In October 2018, Aivaras Sajus and Spencer Gray climbed the east face of the previously unclimbed Sharphu II (6,328m) in Nepal’s Kangchenjunga. They named their route Saṃsāra ED2 AI5 M6.

Saṃsāra by Aivaras Sajus

Sharphu I and II are twin peaks that share a steep east aspect. Japanese expeditions climbed nearby Nupchu Peak (currently mislabeled as Sharphu IV on the HGM-Finn map, see 2015 AAJ note here, in 1962 and Sharphu I (6433m), the highest of the Sharphu group, in 1963. We are unaware of another team climbing Sharphu II.

We approached via the Kangchenjunga base camp trail using horses and yaks. We set up a base camp west of the small village of Khambachen at 4,550m in a yak pasture beside Nupchu Khola. This valley is inhabited by blue sheep and Tibetan wolves as well as snow leopards, which have been known to prey on villagers’ yaks.

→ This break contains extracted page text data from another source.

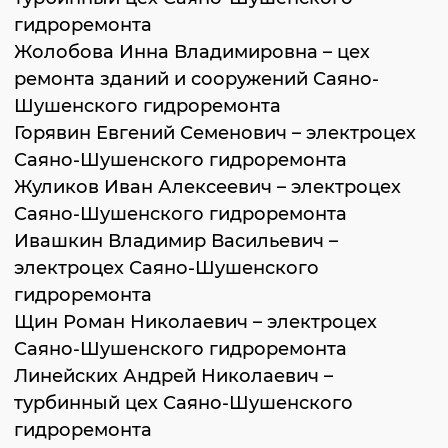
гидроремонта
Жолобова Инна Владимировна – цех
ремонта зданий и сооружений Саяно-
Шушенского гидроремонта
Горявин Евгений Семенович – электроцех
Саяно-Шушенского гидроремонта
Жуликов Иван Алексеевич – электроцех
Саяно-Шушенского гидроремонта
Ивашкин Владимир Васильевич –
электроцех Саяно-Шушенского
гидроремонта
Щин Роман Николаевич – электроцех
Саяно-Шушенского гидроремонта
Линейских Андрей Николаевич –
турбинный цех Саяно-Шушенского
гидроремонта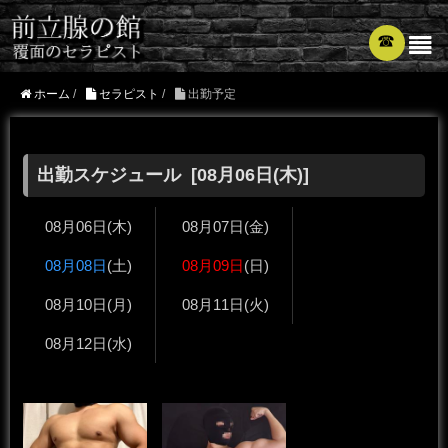
☎︎
ホーム
/
セラピスト
/
出勤予定
出勤スケジュール [
08月06日
(木)]
08月06日
(木)
08月07日
(金)
08月08日
(土)
08月09日
(日)
08月10日
(月)
08月11日
(火)
08月12日
(水)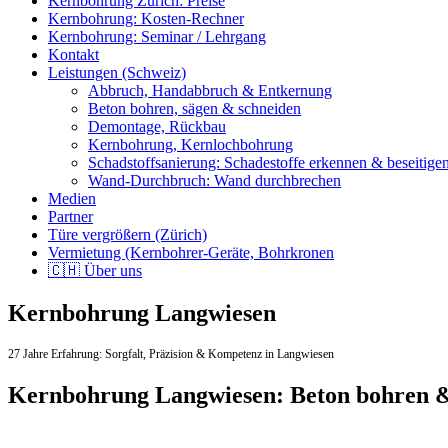
Kernbohrung Zürich: Preise
Kernbohrung: Kosten-Rechner
Kernbohrung: Seminar / Lehrgang
Kontakt
Leistungen (Schweiz)
Abbruch, Handabbruch & Entkernung
Beton bohren, sägen & schneiden
Demontage, Rückbau
Kernbohrung, Kernlochbohrung
Schadstoffsanierung: Schadestoffe erkennen & beseitige
Wand-Durchbruch: Wand durchbrechen
Medien
Partner
Türe vergrößern (Zürich)
Vermietung (Kernbohrer-Geräte, Bohrkronen
🇨🇭 Über uns
Kernbohrung Langwiesen
27 Jahre Erfahrung:
Sorgfalt,
Präzision & Kompetenz in Langwiesen
Kernbohrung Langwiesen: Beton bohren 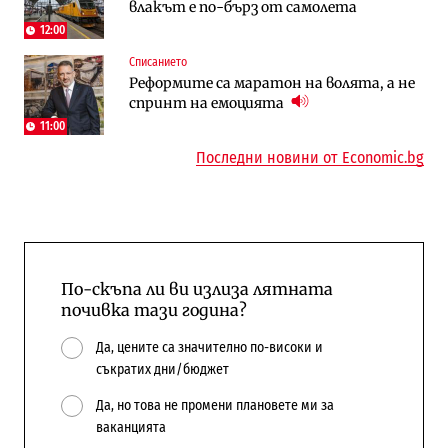
влакът е по-бърз от самолета
работи с 5 блока
космически и отбранителен център в
Доброславци
12:00
Списанието
Енергетика
Регулации
Реформите са маратон на волята, а не
АЕЦ „Козлодуй“ ще работи само още
Лекарствата за редки болести
спринт на емоцията
няколко седмици, ако сушата продължи
попадат в капан на обществените
поръчки?
11:00
Последни новини от Economic.bg
По-скъпа ли ви излиза лятната
почивка тази година?
Да, цените са значително по-високи и
съкратих дни/бюджет
Да, но това не промени плановете ми за
ваканцията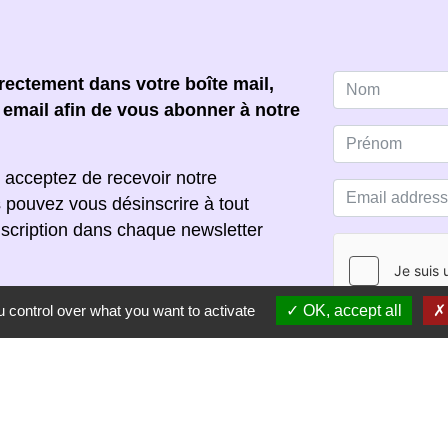
ectement dans votre boîte mail,
e email afin de vous abonner à notre
 acceptez de recevoir notre
s pouvez vous désinscrire à tout
scription dans chaque newsletter
 control over what you want to activate
OK, accept all
S'ABONNER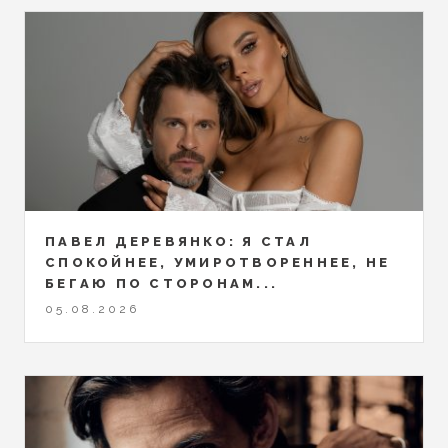
ПАВЕЛ ДЕРЕВЯНКО: Я СТАЛ
СПОКОЙНЕЕ, УМИРОТВОРЕННЕЕ, НЕ
БЕГАЮ ПО СТОРОНАМ...
05.08.2026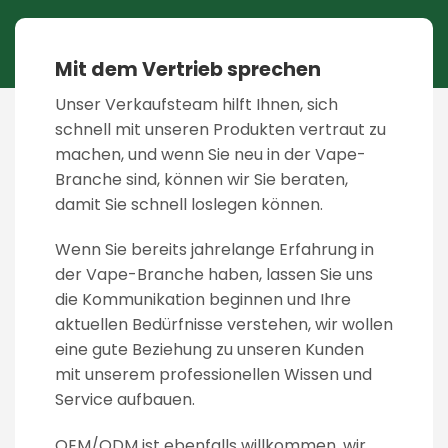
Mit dem Vertrieb sprechen
Unser Verkaufsteam hilft Ihnen, sich
schnell mit unseren Produkten vertraut zu
machen, und wenn Sie neu in der Vape-
Branche sind, können wir Sie beraten,
damit Sie schnell loslegen können.
Wenn Sie bereits jahrelange Erfahrung in
der Vape-Branche haben, lassen Sie uns
die Kommunikation beginnen und Ihre
aktuellen Bedürfnisse verstehen, wir wollen
eine gute Beziehung zu unseren Kunden
mit unserem professionellen Wissen und
Service aufbauen.
OEM/ODM ist ebenfalls willkommen, wir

After acclimatizing and scouting the peak for a week, we established a high camp at 5,600m at the bergschrund below the east face and acclimatized there for one more day. The approach to the bergschrund briefly crosses into the runout zone of active seracs.

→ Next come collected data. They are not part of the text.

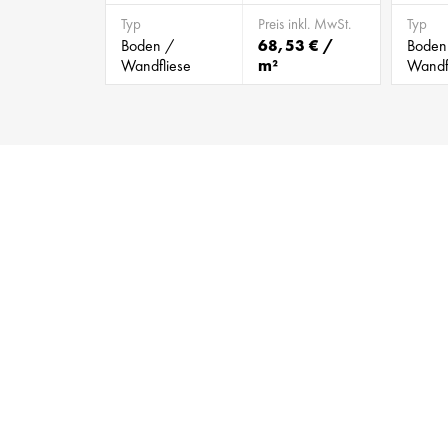
Typ
Preis inkl. MwSt.
Typ
Boden /
68,53 € /
Boden
Wandfliese
m²
Wandf
BILD 905631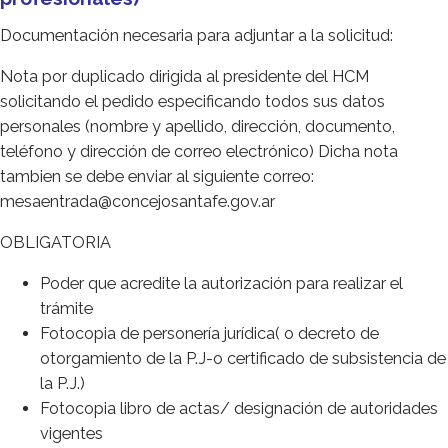
Documentación necesaria para adjuntar a la solicitud:
Nota por duplicado dirigida al presidente del HCM
solicitando el pedido especificando todos sus datos
personales (nombre y apellido, dirección, documento,
teléfono y dirección de correo electrónico) Dicha nota
tambien se debe enviar al siguiente correo:
mesaentrada@concejosantafe.gov.ar
OBLIGATORIA
Poder que acredite la autorización para realizar el
trámite
Fotocopia de personería jurídica( o decreto de
otorgamiento de la P.J-o certificado de subsistencia de
la P.J.)
Fotocopia libro de actas/ designación de autoridades
vigentes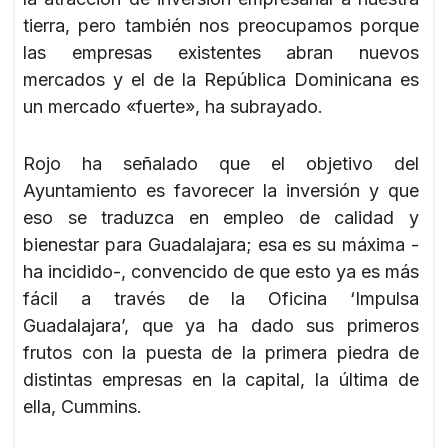
tierra, pero también nos preocupamos porque
las empresas existentes abran nuevos
mercados y el de la República Dominicana es
un mercado «fuerte», ha subrayado.
Rojo ha señalado que el objetivo del
Ayuntamiento es favorecer la inversión y que
eso se traduzca en empleo de calidad y
bienestar para Guadalajara; esa es su máxima -
ha incidido-, convencido de que esto ya es más
fácil a través de la Oficina ‘Impulsa
Guadalajara’, que ya ha dado sus primeros
frutos con la puesta de la primera piedra de
distintas empresas en la capital, la última de
ella, Cummins.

The east face has four prominent cliff bands on its lower half and several gully systems that extend to the summit ridge. The shaded aspects of these cliff bands held good ice.

Views from high on Saṃsāra

The rock was mediocre. We linked together a line by climbing ice and mixed terrain through one gully, then traversing a snowfield below a dry cliffband into a second gully that we followed to the summit ridge.

We camped once on the face under a full moon and the next night on the summit ridge with a steady 30mph wind and cold temperatures (-25C). Sharing one sleeping bag saved weight and encouraged shivering.

We summited on October 26 by a final short snow ridge, then descended the snowy north ridge. After several rappels past summit rime snow and cliff bands interspersed with about 400m of steep downclimbing, we spent a final night on the glacier between Sharphu II and Sharphu VI and descended to base camp on our sixth day after departing.

Cold bivy on Saṃsāra

The adjacent east face gullies hold similar terrain with sections of excellent ice. In six days on the mountain we have observed only one rockfall incident, but it was a significant event directly down the first 200 meters of our line (after we had passed).

Saṃsāra (/səmˈsɑːrə/) is a Sanskrit word that means “wandering”, with the connotation of cyclic, circuitous change. It also refers to the concept of rebirth and “cyclicality of all life, matter, existence”, a fundamental assumption of Buddhism as well as various schools of Hindu philosophy.

We thank the Sherpa family that owns the White House in Khambachen for their generosity and help.